Let $f\colon \mathbb{R}^{2}\to\mathbb{R}^{2}$ be a $C^{1}$-diffeomorphism. Let $\|\cdot\|$ denote the operator norm. Let $p$ and $q$ be such that $$\lim_{n\to\infty}f^{-n}(q)=\lim_{n\to\infty}f^{n}(q)=p.$$ Also suppose that there exists a $0<\lambda<1$ such that $$\|D(f^{-1})(p)\|<\lambda,\qquad\|Df(p)\|<\lambda.$$
Does there exist a $C>0$ such that $\|D(f^{-n})(f^{k}(q))\|\leq C\lambda^{n}$ and $\|D(f^{n})(f^{k}(q))\|\leq C\lambda^{n}$ for all $k\in\mathbb{Z}$ and $n\in\mathbb{N}$?

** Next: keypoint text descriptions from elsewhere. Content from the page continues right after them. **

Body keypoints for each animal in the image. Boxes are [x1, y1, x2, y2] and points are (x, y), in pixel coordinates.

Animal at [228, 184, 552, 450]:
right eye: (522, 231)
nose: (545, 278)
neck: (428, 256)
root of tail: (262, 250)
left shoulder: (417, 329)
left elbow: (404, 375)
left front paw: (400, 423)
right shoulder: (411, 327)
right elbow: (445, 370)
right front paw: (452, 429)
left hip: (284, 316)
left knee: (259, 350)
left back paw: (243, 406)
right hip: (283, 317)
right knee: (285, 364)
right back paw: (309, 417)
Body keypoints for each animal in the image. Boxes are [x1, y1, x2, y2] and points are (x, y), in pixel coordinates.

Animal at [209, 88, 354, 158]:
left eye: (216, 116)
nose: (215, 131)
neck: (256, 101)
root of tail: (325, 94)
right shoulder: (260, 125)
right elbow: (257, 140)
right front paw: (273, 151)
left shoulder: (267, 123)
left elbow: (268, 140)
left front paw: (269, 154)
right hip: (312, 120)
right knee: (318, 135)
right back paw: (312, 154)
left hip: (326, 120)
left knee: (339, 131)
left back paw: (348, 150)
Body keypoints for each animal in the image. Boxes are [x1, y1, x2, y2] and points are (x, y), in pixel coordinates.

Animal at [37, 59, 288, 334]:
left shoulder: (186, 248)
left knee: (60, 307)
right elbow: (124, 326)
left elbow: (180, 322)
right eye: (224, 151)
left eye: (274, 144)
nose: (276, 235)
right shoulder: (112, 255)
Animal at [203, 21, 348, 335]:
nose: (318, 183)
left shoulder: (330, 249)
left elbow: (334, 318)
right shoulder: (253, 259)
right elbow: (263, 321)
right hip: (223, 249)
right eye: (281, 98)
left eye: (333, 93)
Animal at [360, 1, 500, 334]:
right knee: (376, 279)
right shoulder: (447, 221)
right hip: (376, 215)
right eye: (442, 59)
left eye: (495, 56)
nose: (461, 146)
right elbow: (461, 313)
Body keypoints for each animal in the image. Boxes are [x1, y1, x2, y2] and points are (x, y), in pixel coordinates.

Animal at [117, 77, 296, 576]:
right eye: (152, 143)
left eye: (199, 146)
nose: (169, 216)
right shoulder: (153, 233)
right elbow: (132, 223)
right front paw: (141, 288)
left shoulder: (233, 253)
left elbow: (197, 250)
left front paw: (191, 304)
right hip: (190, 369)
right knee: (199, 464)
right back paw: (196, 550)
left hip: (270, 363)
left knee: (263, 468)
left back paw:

I have shown that there exists an integer $N\in\mathbb{N}$ such that $$\|D(f^{-1})(f^{k}(q))\|<\lambda,\qquad\|Df(f^{k}(q))\|<\lambda$$ for all $k\in\mathbb{Z}$ with $|k|\geq N$. Also, by the chainrule we have $$\|D(f^{-n})(f^{k}(q))\|\leq\prod_{i=1}^{n}\|D(f^{-1})(f^{k-i}(q))\|$$ and a similar estimation for $\|D(f^{n})(f^{k}(q))\|$.
Is my reasoning right? And how do I finish the proof?